RMG, foreign remittance, and agriculture are considered key sectors of the economy. All three sectors more or less hinge on unskilled and semi-skilled manpower. Experts and economists have already begun to sound alarms about China's massive investments in capacity building and infrastructure development projects integrating RMG industries in African countries which may create challenges for Bangladesh's RMG in the near future. Moreover, the economic consequences of the Arab Spring have already proved to be one of the biggest threats to the country's international remittance share.

At a time when the country is facing a certain level of “credential inflation” (devaluation of educational or academic credentials over time and a corresponding decrease in the expected advantage for a degree-holder in the job market) in arts, humanities, social sciences, business studies, and other disciplines, sectors such as RMG, plastic, manufacturing industries, medical, education, ICT and development lack skilled human resources.

In today's world, the role of universities cannot only be limited to imparting knowledge but it must also introduce job-oriented curricula and skills-based training in order for students to be successful in their careers. Traditional graduation programmes should prepare young people for the job market—both in Bangladesh and abroad.

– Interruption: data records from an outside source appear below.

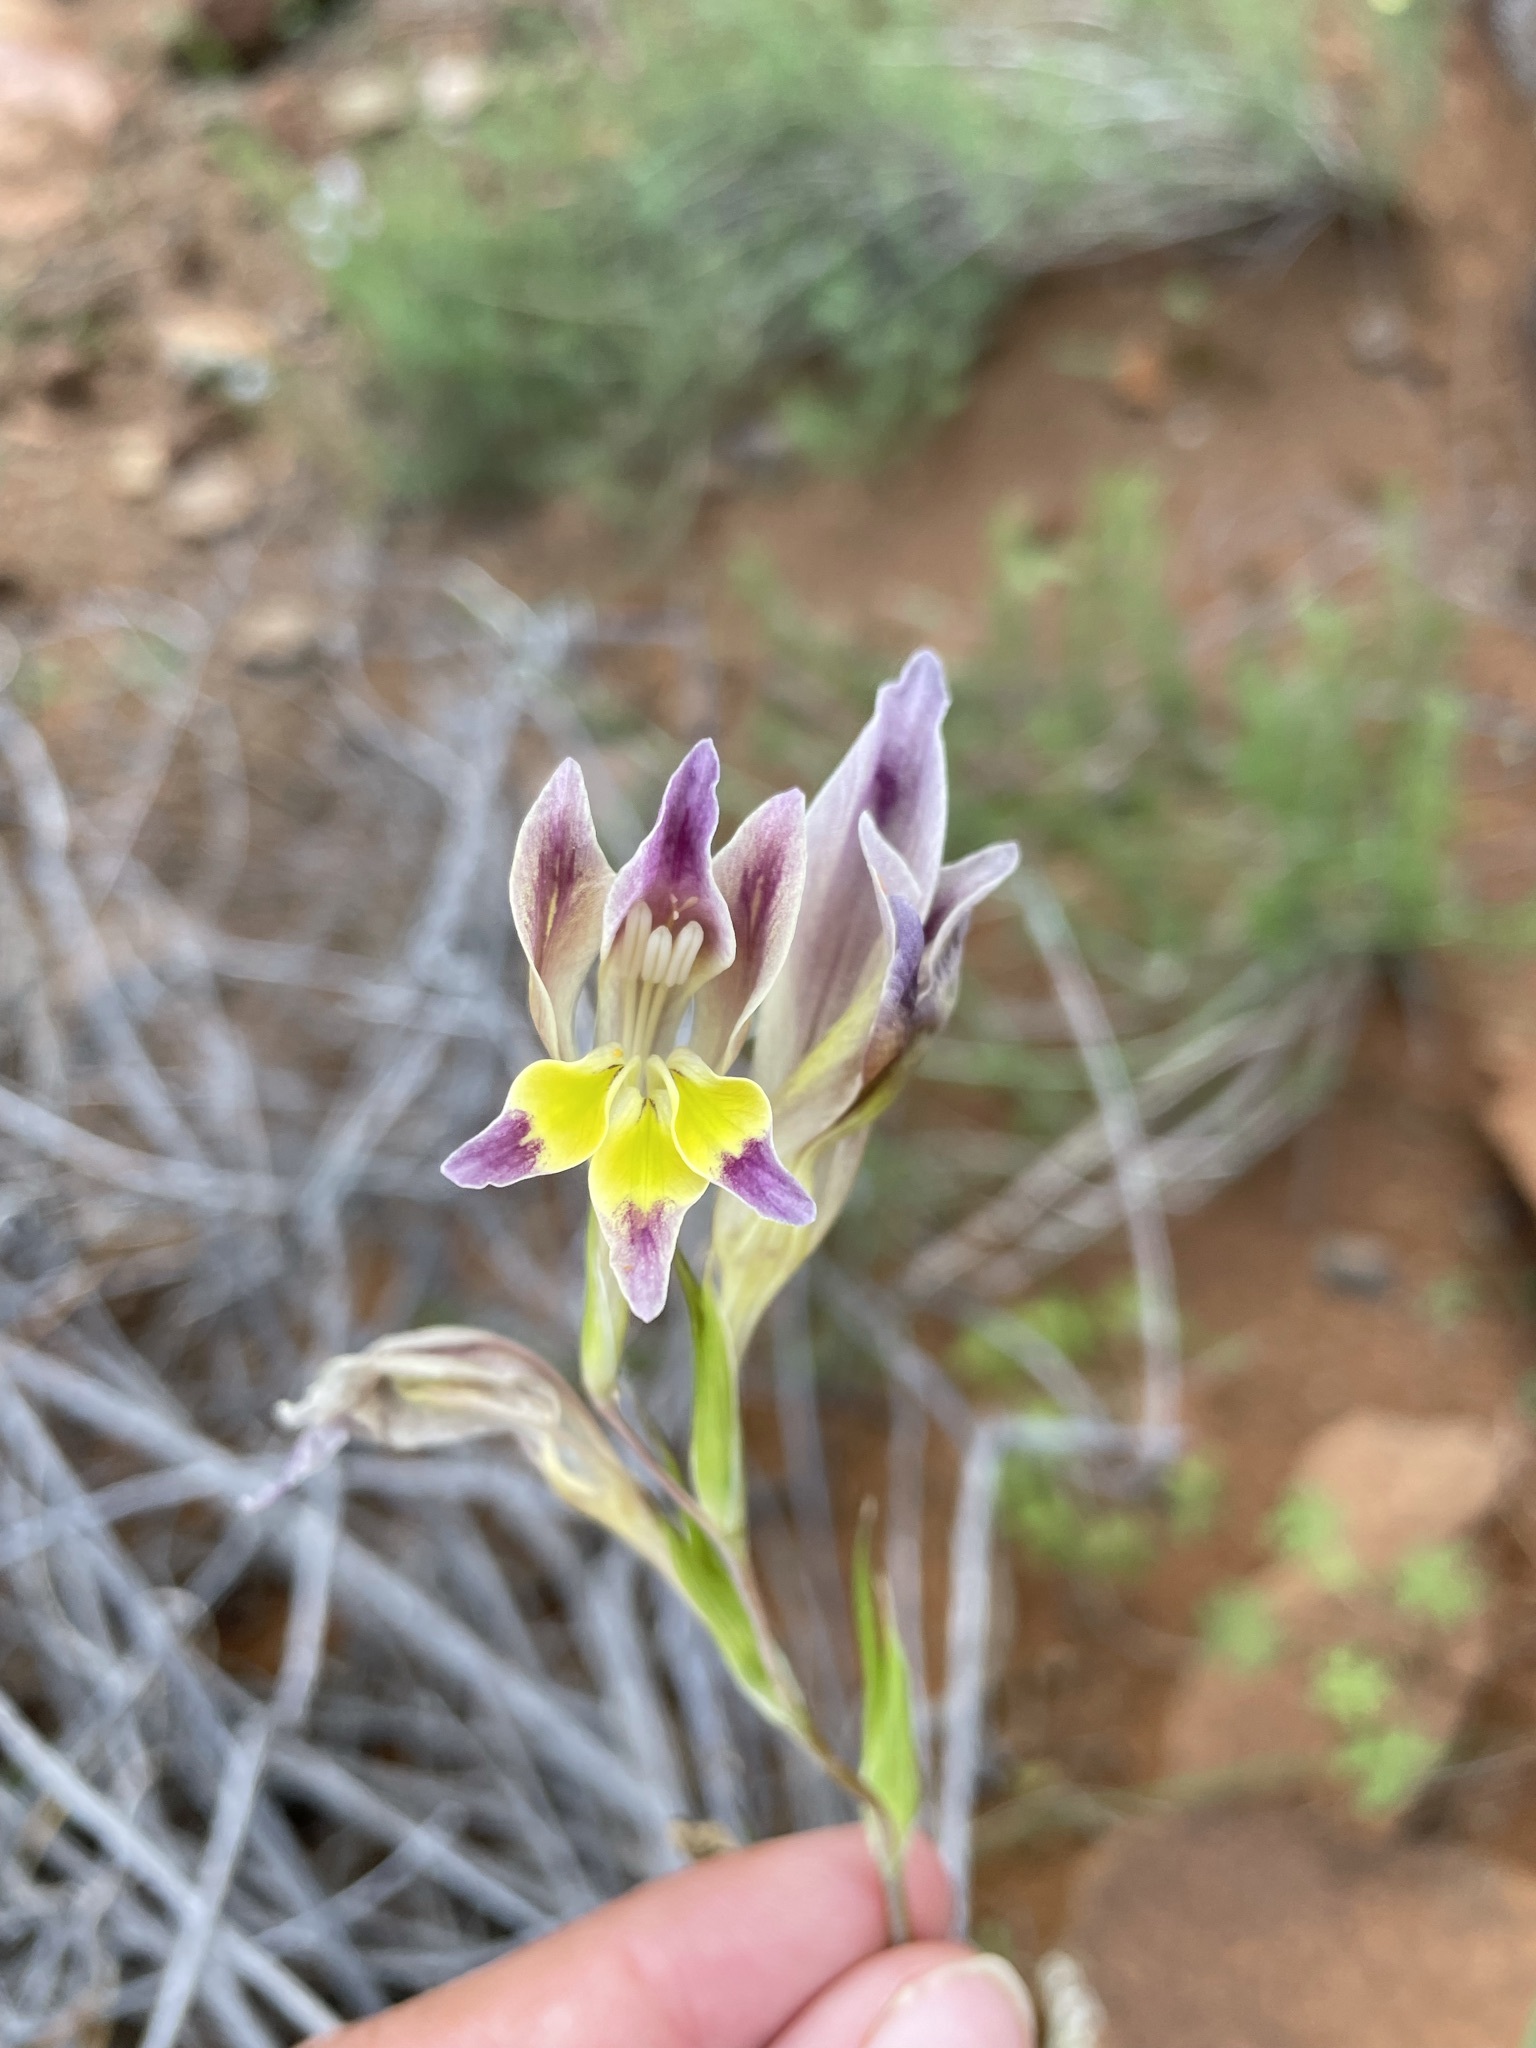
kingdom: Plantae
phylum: Tracheophyta
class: Liliopsida
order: Asparagales
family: Iridaceae
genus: Gladiolus
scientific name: Gladiolus venustus
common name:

Universities should identify the skills that are required by corporate bodies for employability both at home and abroad. Universities should equip their students with these skills, attitudes and abilities so that graduates are confident going into the job market. More experimentation and research are needed to identify the shortcomings in university curricula in order to make tertiary education more effective in creating skilled manpower. The gap between education and employment can be closed through employer engagement in education and training. In order to address these challenges, the government and other stakeholders need to establish a close link between employers and universities.


Khalid Hasan is a graduate student of the Department of Educational Administration at the Institute of Education and Research, Dhaka University.